Dataset entries
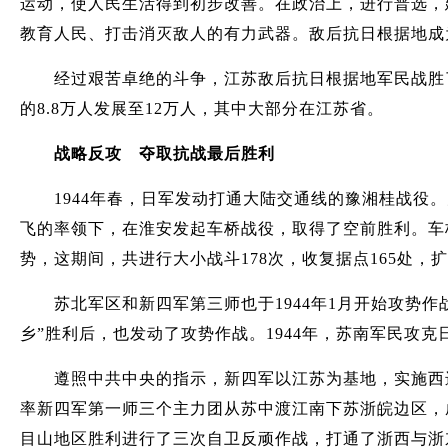
运动，使人民生活得到初步改善。在政治上，进行普选，
教育人民、打击消灭敌人的有力武器。敌后抗日根据地成
经过艰苦卓绝的斗争，江苏敌后抗日根据地军民战胜了19
的8.8万人发展至12万人，其中大部分在江苏省。
战略反攻 夺取抗战最后胜利
1944年春，日军发动打通大陆交通线的豫湘桂战役。
飞的率领下，在淮安发起车桥战役，取得了空前胜利。车
势，这期间，共进行大小战斗178次，收复据点165处，扩
苏北军区和新四军第三师也于1944年1月开始攻势作战
乡”胜利后，也发动了攻势作战。1944年，苏南军民攻克日
遵照中共中央的指示，新四军以江苏为基地，实施西进、
率新四军第一师三个主力团从苏中渡江南下苏浙皖边区，
目山地区胜利进行了三次自卫反顽作战，打通了浙西与浙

WORK REQUIRED. Copy each line above precisely, dropping the pictures.

TASK ANSWER.
运动，使人民生活得到初步改善。在政治上，进行普选，
教育人民、打击消灭敌人的有力武器。敌后抗日根据地成
经过艰苦卓绝的斗争，江苏敌后抗日根据地军民战胜了19
的8.8万人发展至12万人，其中大部分在江苏省。
战略反攻 夺取抗战最后胜利
1944年春，日军发动打通大陆交通线的豫湘桂战役。
飞的率领下，在淮安发起车桥战役，取得了空前胜利。车
势，这期间，共进行大小战斗178次，收复据点165处，扩
苏北军区和新四军第三师也于1944年1月开始攻势作战
乡”胜利后，也发动了攻势作战。1944年，苏南军民攻克日
遵照中共中央的指示，新四军以江苏为基地，实施西进、
率新四军第一师三个主力团从苏中渡江南下苏浙皖边区，
目山地区胜利进行了三次自卫反顽作战，打通了浙西与浙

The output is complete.